### PROBLEM TO SOLVE
When you restate the data, keep every word as it is and drop the images.

### DATASET EXTRACT
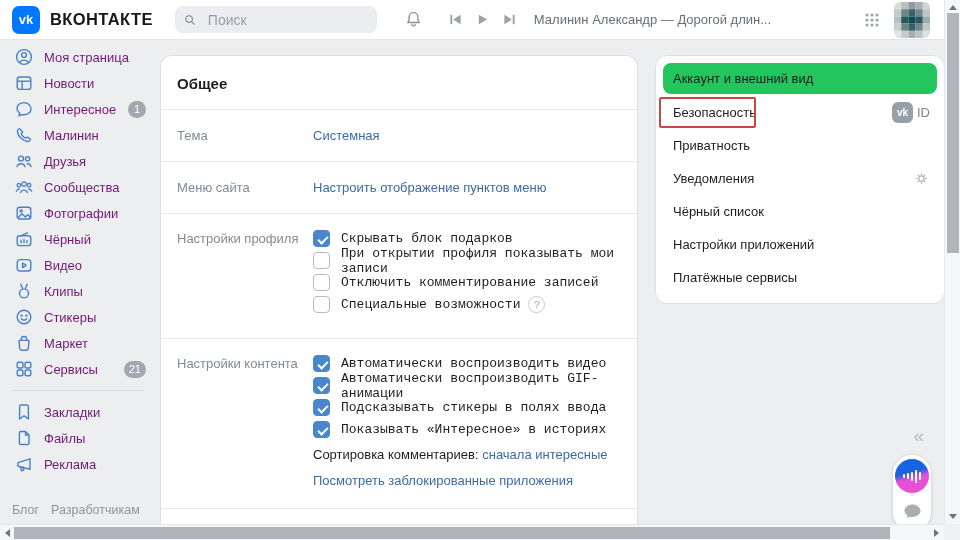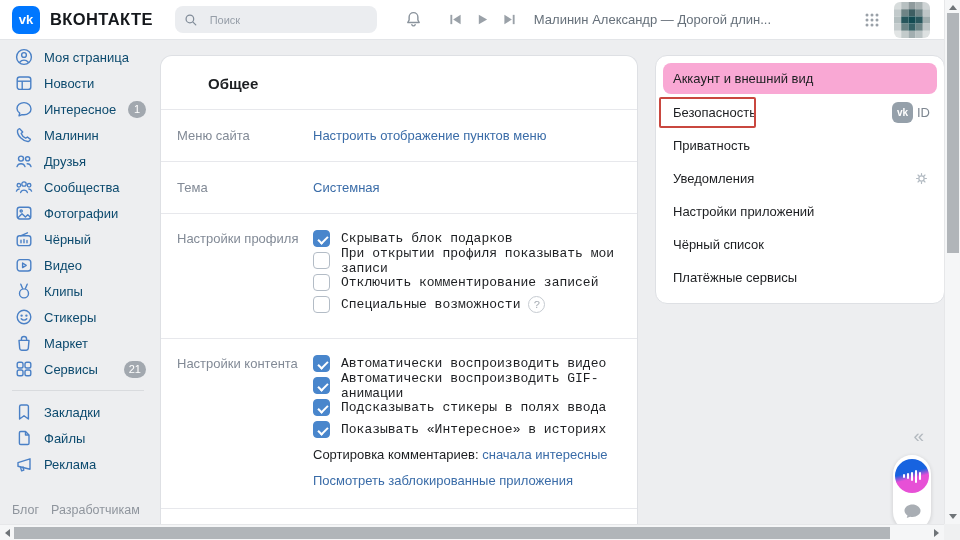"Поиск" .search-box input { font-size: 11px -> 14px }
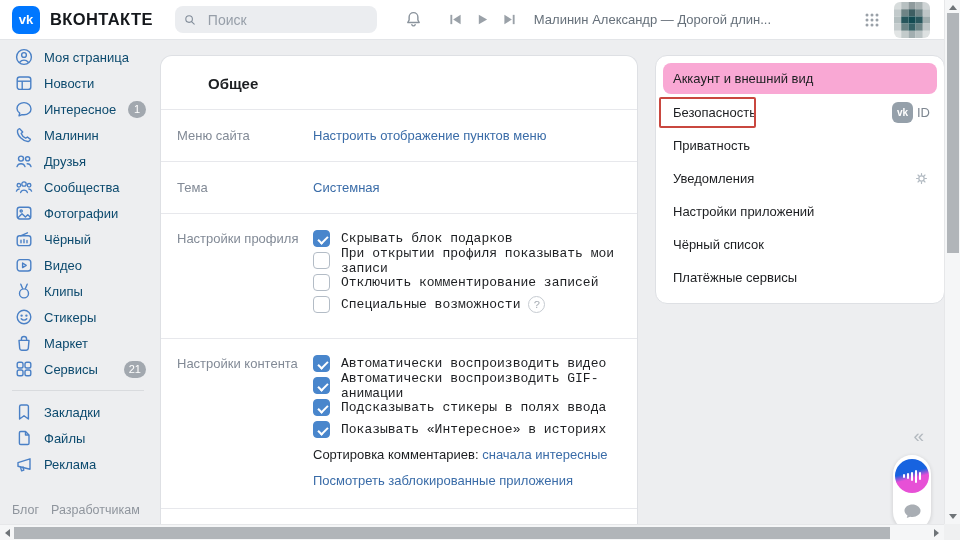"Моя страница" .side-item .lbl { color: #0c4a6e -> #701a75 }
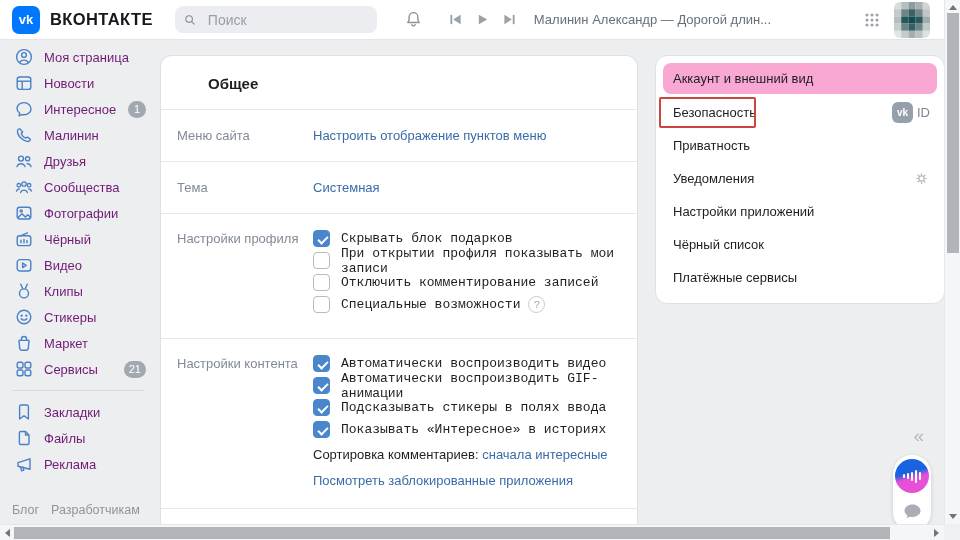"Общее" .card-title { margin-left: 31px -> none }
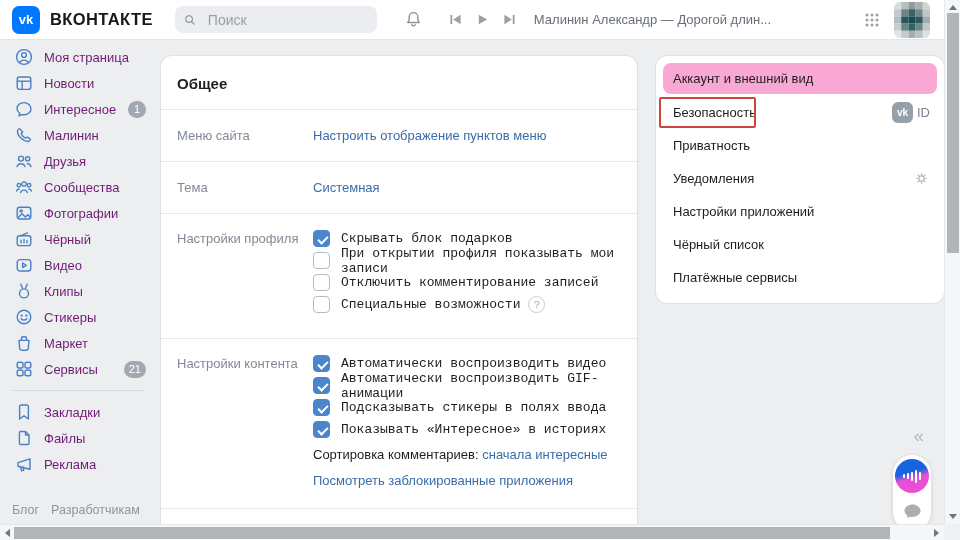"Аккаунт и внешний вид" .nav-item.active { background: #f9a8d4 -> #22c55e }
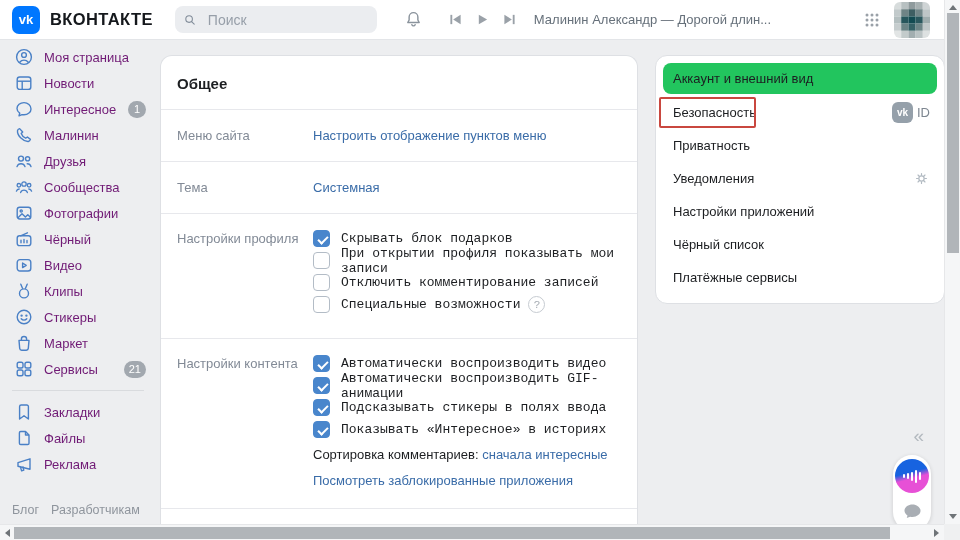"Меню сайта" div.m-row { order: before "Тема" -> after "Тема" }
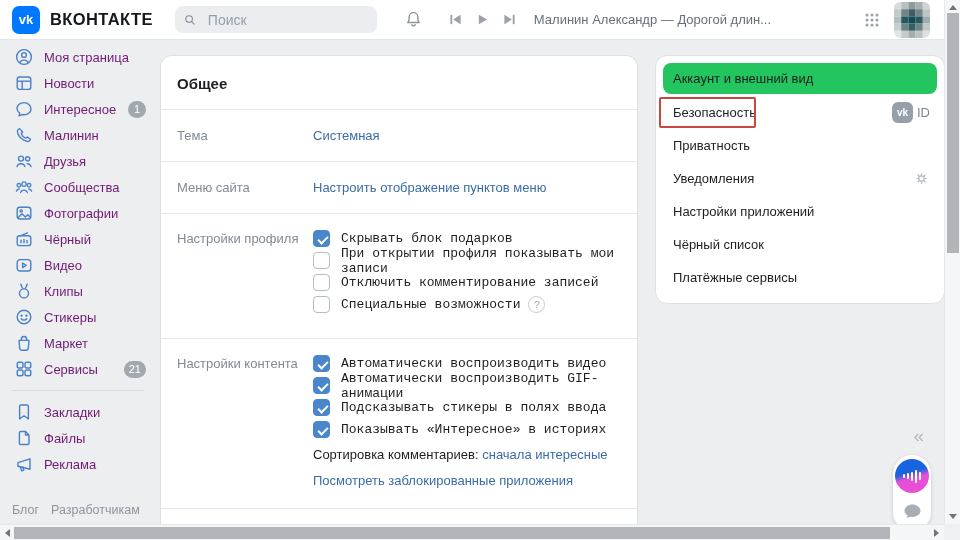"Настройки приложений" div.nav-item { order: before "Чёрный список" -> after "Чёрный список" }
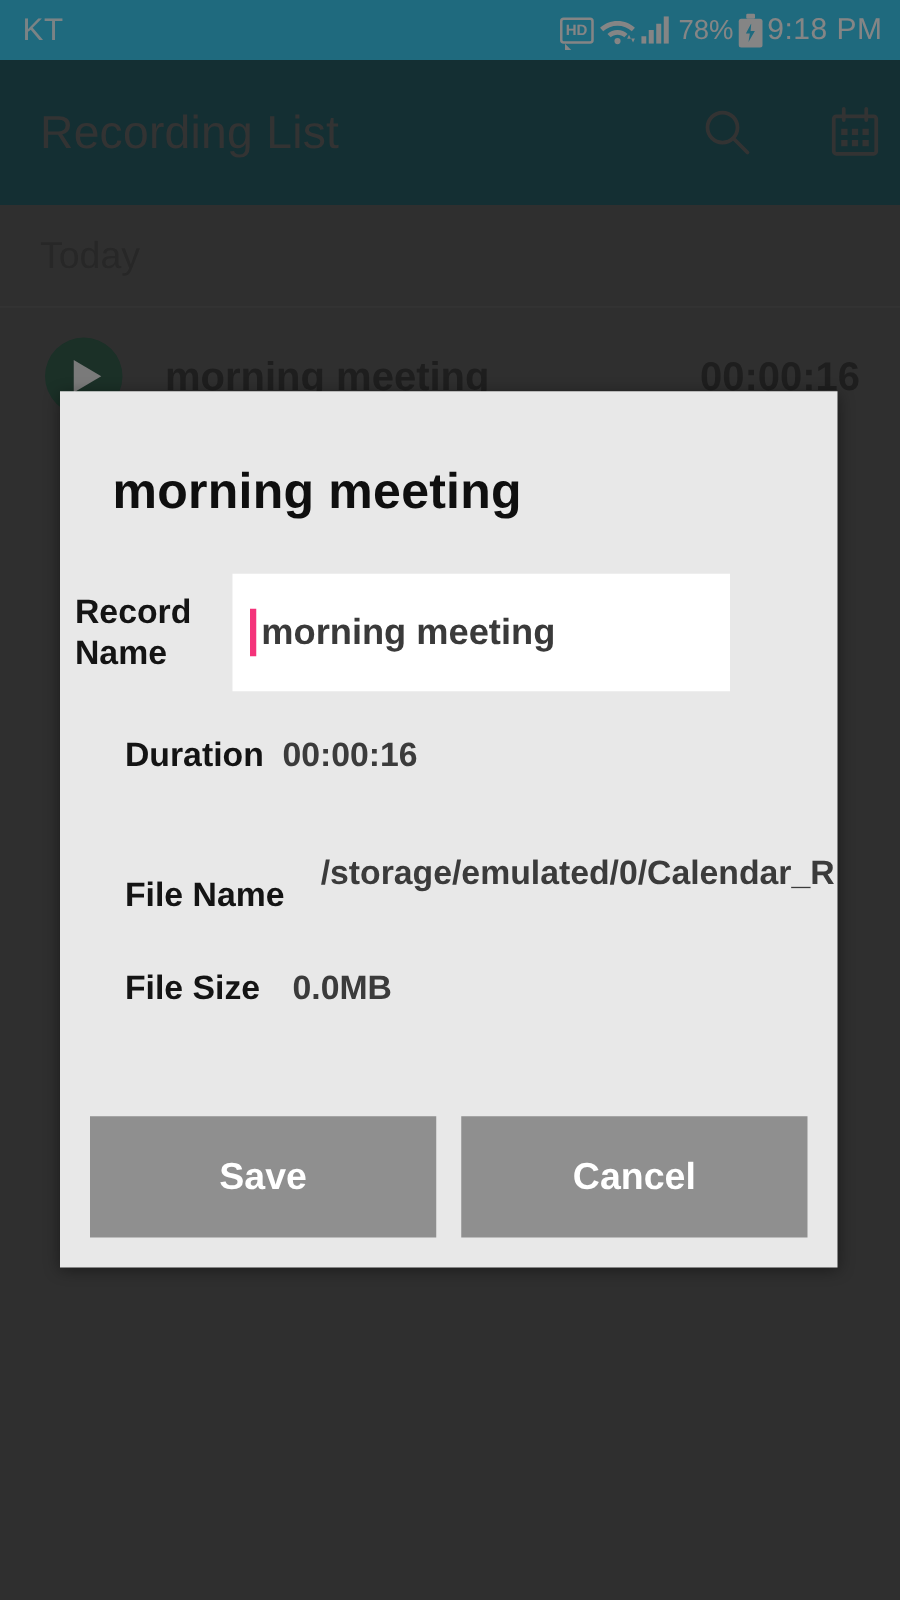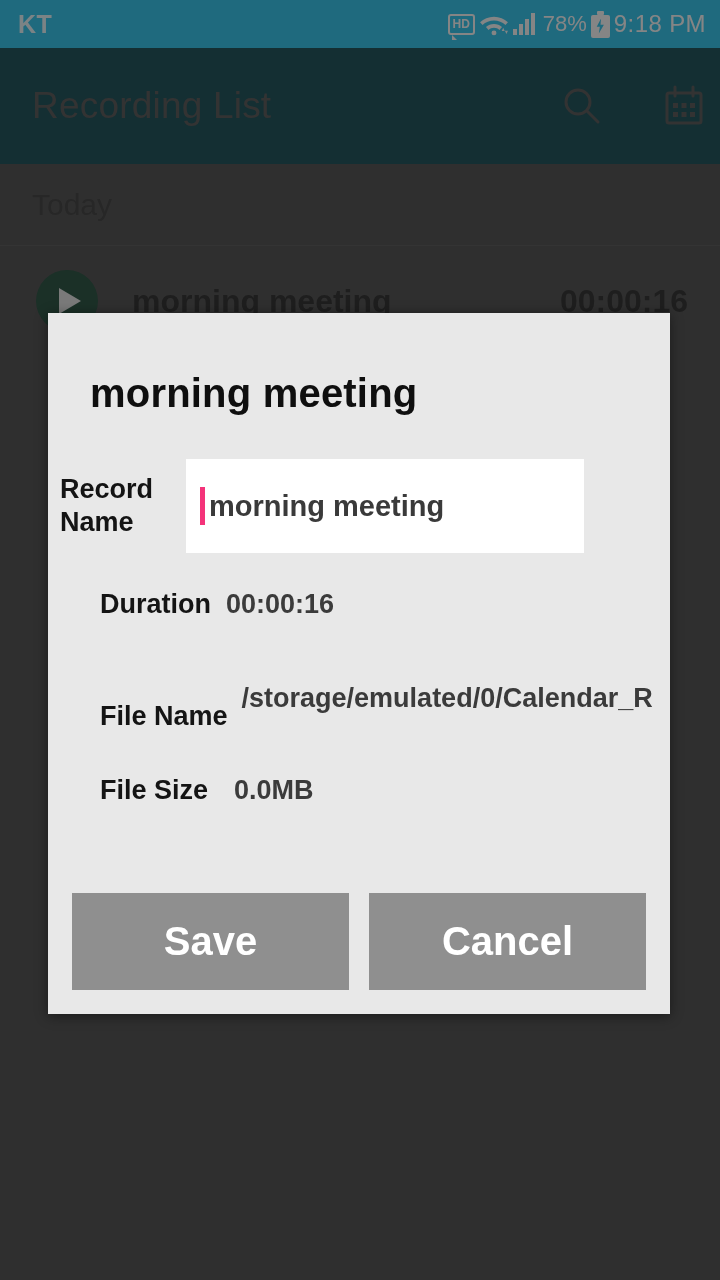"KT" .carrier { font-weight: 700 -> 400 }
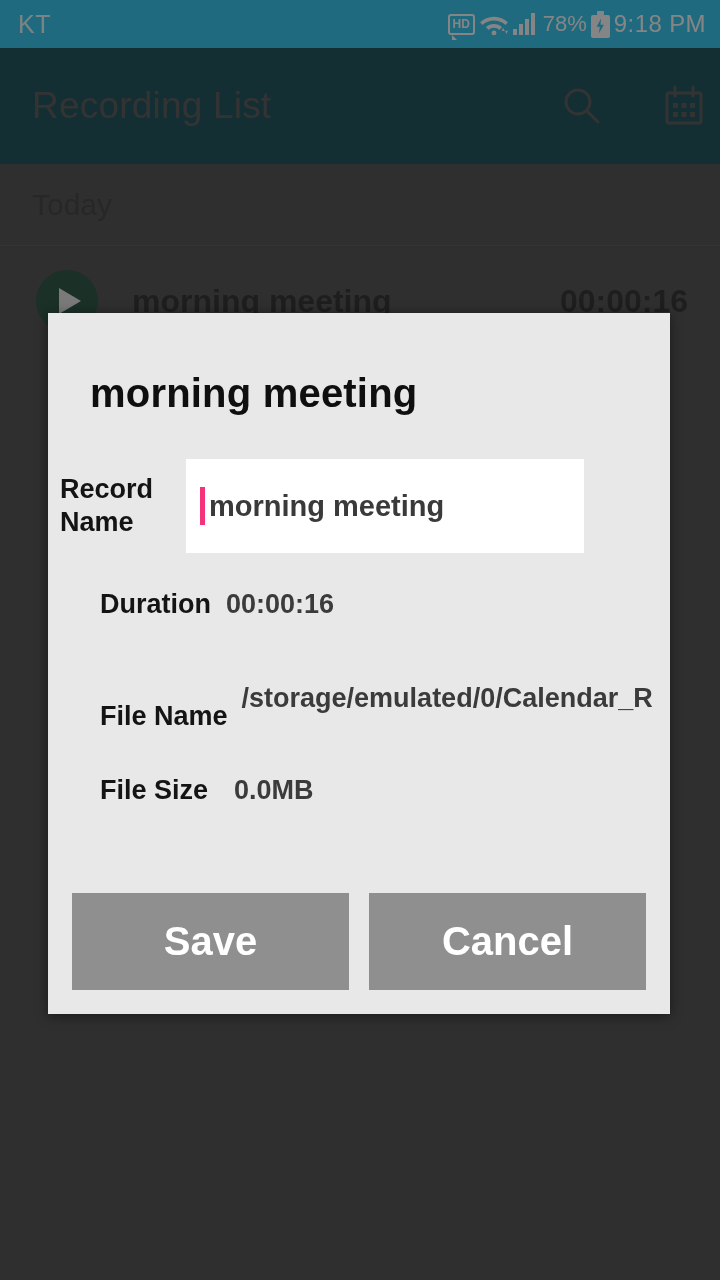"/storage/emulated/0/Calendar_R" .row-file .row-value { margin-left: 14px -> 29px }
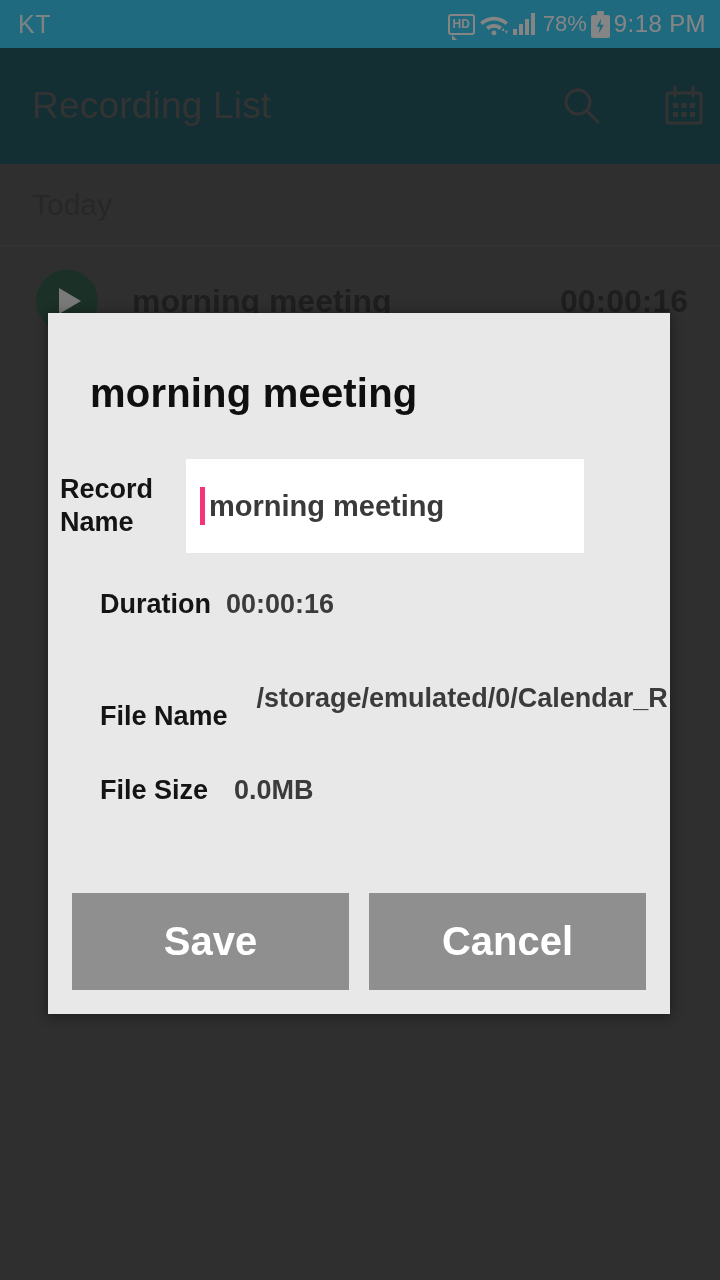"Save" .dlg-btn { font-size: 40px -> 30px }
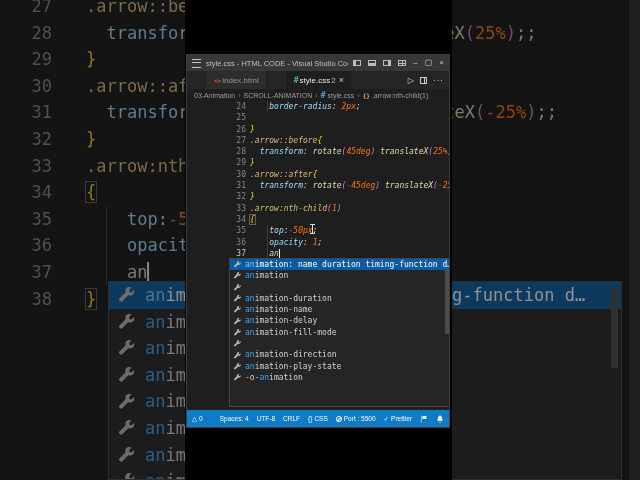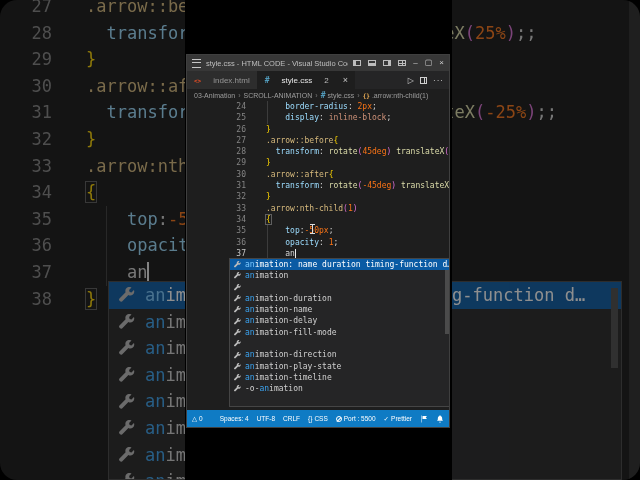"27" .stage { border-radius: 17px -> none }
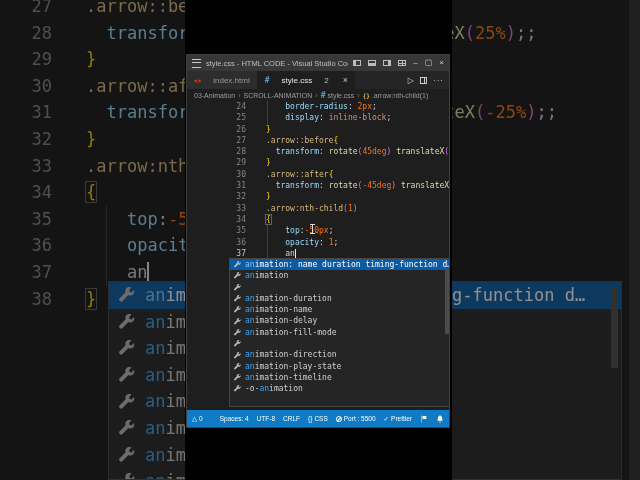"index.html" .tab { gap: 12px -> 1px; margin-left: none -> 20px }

### OUTPUT FOR THIS TASK
"Поиск" .search-box input { font-size: 11px -> 14px }
"Моя страница" .side-item .lbl { color: #0c4a6e -> #701a75 }
"Общее" .card-title { margin-left: 31px -> none }
"Аккаунт и внешний вид" .nav-item.active { background: #f9a8d4 -> #22c55e }
"Меню сайта" div.m-row { order: before "Тема" -> after "Тема" }
"Настройки приложений" div.nav-item { order: before "Чёрный список" -> after "Чёрный список" }
"KT" .carrier { font-weight: 700 -> 400 }
"/storage/emulated/0/Calendar_R" .row-file .row-value { margin-left: 14px -> 29px }
"Save" .dlg-btn { font-size: 40px -> 30px }
"27" .stage { border-radius: 17px -> none }
"index.html" .tab { gap: 12px -> 1px; margin-left: none -> 20px }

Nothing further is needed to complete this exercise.